A downright nice 2-bedroom apartment in the heart of Rochester MN will run you $1300/mo tops, and $1000/mo is well within reason.

I had to do this math fairly recently. For me, moving from a relatively pricey part of the midwest, the number was 2.2x my income for SV to be viable. Now that I live here, I find that I actually undershot a little, and it's more like 2.4x to break even. I thought groceries and restaurants and such would be roughly the same. They aren't.

Groceries cost anywhere between 25% and 100% more depending on the item (200% more if you shop at Safeway). Gas costs ~50% more. Electric is 200% more unless you live in Santa Clara, in which case it's roughly normal. Water costs more.

All forms of labor cost more (handyman, mechanic, etc). Fast food costs more, normal restaurants cost more.

And that's all before you consider CA sales tax.

But yeah flights are the same so it's basically the same. Sure.

The only thing that's cheaper here than in a flyover state is lemons, as far as I can tell.

Also remember that your net income does not scale proportionally to your gross income. The math still works out, but "rent is more and that's it" doesn't even get close to an accurate picture.

And sure, a Porsche in California costs the same as a Porsche in Kansas, but if you're in "porsche ownership" territory then none of this matters to you, no matter where you live.

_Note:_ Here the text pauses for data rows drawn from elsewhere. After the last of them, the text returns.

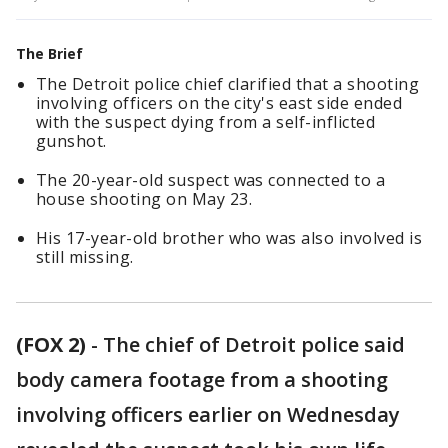
The Brief
The Detroit police chief clarified that a shooting
involving officers on the city's east side ended
with the suspect dying from a self-inflicted
gunshot.
The 20-year-old suspect was connected to a
house shooting on May 23.
His 17-year-old brother who was also involved is
still missing.
(FOX 2)
-
The chief of Detroit police said
body camera footage from a shooting
involving officers earlier on Wednesday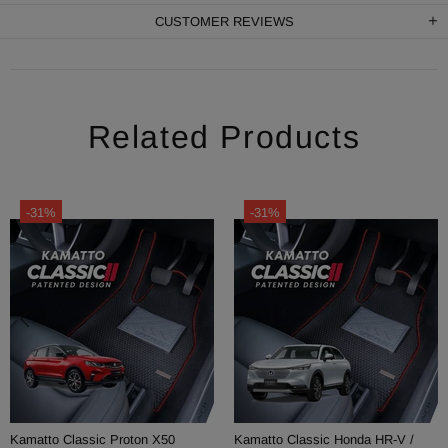
CUSTOMER REVIEWS
Related Products
-31%
-31%
Kamatto Classic Perodua Myvi
Kamatto Classic Perodua Bezza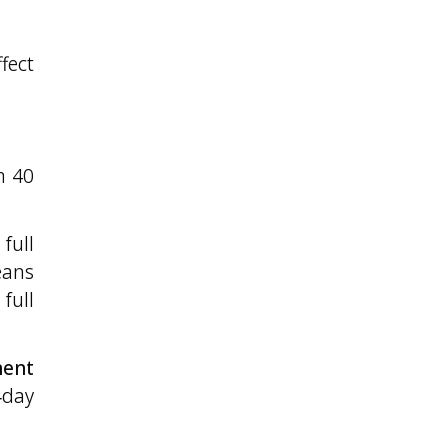
fect
m 40
full
eans
full
nent
‑day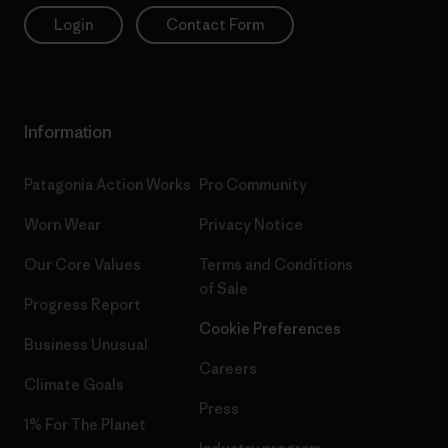
Login
Contact Form
Information
Patagonia Action Works
Pro Community
Worn Wear
Privacy Notice
Our Core Values
Terms and Conditions
of Sale
Progress Report
Cookie Preferences
Business Unusual
Careers
Climate Goals
Press
1% For The Planet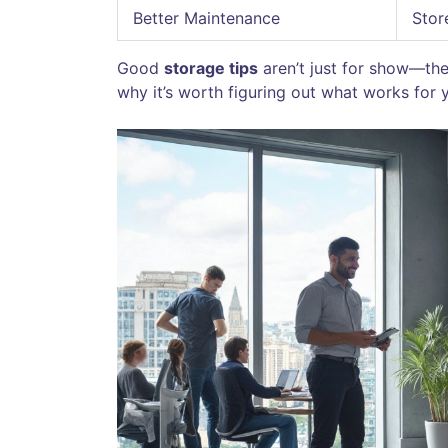
Better Maintenance
Stor
Good
storage tips
aren’t just for show—th
why it’s worth figuring out what works for yo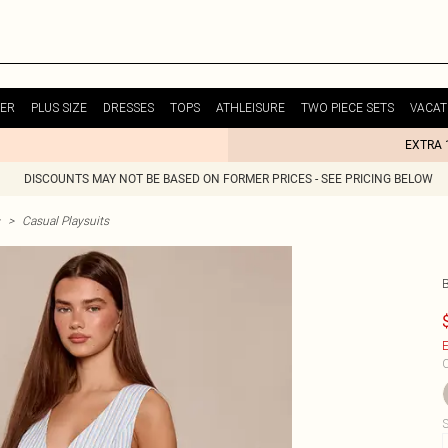
ER
PLUS SIZE
DRESSES
TOPS
ATHLEISURE
TWO PIECE SETS
VACAT
EXTRA 
DISCOUNTS MAY NOT BE BASED ON FORMER PRICES - SEE PRICING BELOW
>
Casual Playsuits
E
C
S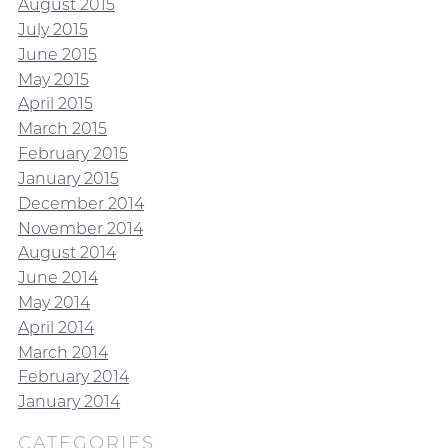
August 2015
July 2015
June 2015
May 2015
April 2015
March 2015
February 2015
January 2015
December 2014
November 2014
August 2014
June 2014
May 2014
April 2014
March 2014
February 2014
January 2014
CATEGORIES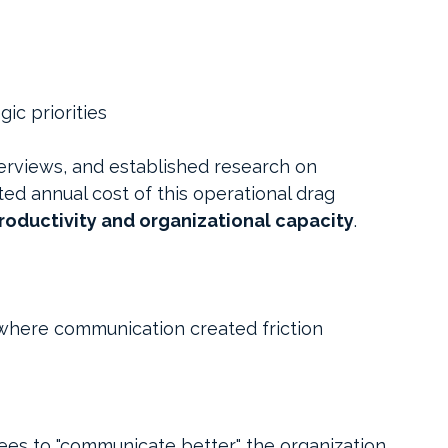
ic priorities
terviews, and established research on 
ted annual cost of this operational drag 
 productivity and organizational capacity
.
where communication created friction 
s to "communicate better," the organization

>> Groceries cost anywhere between 25% and 100% more depending on the item (200% more if you shop at Safeway). Gas costs ~50% more. Electric is 200% more unless you live in Santa Clara, in which case it's roughly normal. Water costs more.

This thread is about someone working at Meta or similar FAANG. At those levels you make around 500k$/year as an engineer (a lot of times more).

What you are highlighting above is at maximum a difference of ~1000$/month of increase... 12k$/year. That is almost insignificant.

And you forgot to mention that those companies will bump your salary by 10-20% if you move to the Bay Area. Which covers more than the difference.

> At those levels you make around 500k$/year as an engineer (a lot of times more).

...no? I've not been acquainted with anyone at any of those companies making more than $330k who isn't a senior manager. Rank-and-file devs (who aren't getting laid off left and right) are high-200s.

And to return to the original point, it's not that you take home more cash elsewhere, obviously that isn't true. it's that what cash you have left goes further than it does in SV. The number you see on a job listing in middle america looks a lot lower than it actually is.

.... yes?

https://www.levels.fyi/?tab=levels&compare=Meta%2CSpectrum%2...

That is the starting package for a senior engineer at Meta. Most of them are in their mid-20s. Other FAANGs have similar pay.

Anyone that started more than 2 years ago also includes a crazy amount of stock growth as part of the package.